Are you intentionally twisting this backwards or something? You're basically turning the conversation into something like this:

You: "Penguins are birds, right? What's so exotic about penguins when I see all these birds flying around me?"

Me: "Penguins live in Antarctica... and don't fly... (hence why people find them exotic...)"

You: "But who says birds can't live in Antarctica?? And chickens can't fly either. And penguins are birds. So what's so exotic about penguins?"

Me: {what sane response can I even give you here?!}

________________________________________

But anyway...

> implies that compact dynamic array can't be used for std::deque, when it is used as such

To entertain your new argument here:

Deque requires references to existing elements not to be invalidated when new elements are appended.
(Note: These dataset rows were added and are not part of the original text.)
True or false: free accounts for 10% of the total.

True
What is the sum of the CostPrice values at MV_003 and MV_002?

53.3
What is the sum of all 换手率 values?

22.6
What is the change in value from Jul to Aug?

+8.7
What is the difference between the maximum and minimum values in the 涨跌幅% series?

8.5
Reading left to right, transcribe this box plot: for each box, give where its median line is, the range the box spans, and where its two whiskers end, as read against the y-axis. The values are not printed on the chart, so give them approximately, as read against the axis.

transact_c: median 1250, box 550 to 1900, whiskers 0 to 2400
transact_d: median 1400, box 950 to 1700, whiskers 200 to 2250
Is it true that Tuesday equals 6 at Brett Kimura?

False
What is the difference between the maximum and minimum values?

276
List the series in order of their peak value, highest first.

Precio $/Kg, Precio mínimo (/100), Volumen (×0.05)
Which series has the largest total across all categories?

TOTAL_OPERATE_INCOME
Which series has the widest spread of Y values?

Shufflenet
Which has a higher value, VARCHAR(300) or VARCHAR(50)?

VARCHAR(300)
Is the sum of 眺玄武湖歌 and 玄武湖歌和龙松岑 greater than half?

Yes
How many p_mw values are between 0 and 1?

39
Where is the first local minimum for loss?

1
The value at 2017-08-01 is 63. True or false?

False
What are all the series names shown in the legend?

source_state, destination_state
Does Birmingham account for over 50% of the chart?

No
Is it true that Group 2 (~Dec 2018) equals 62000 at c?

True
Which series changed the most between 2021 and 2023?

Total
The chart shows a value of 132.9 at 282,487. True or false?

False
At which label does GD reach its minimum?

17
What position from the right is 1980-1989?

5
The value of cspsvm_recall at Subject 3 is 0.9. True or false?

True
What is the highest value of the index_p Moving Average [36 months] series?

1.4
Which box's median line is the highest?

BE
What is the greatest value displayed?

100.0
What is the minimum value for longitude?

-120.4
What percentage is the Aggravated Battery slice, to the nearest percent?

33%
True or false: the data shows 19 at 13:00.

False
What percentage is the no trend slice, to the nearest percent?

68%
I don't know how compact dynamic arrays work, but dynamic arrays generally move elements around in memory while maintaining guaranteed worst-case O(1)-time access to them, so it seems kind of impossible for them to meet both requirements.


Where, where does it say that std::deque is supposed to have O(sqrt(n)) space requirement as worst case?


> Where, where does it say that std::deque is supposed to have O(sqrt(n)) space requirement as worst case?

Nowhere! Where did I even claim it said that anywhere?!


No. std::deque is like a vector of small arrays. Small meaning 32 to 512 bytes or one T if larger. Compact dynamic arrays have sub-arrays which can be larger and can be dynamically sized.

The small fixed size of the sub-arrays in std::deque is basically a defect making the container a lot less useful.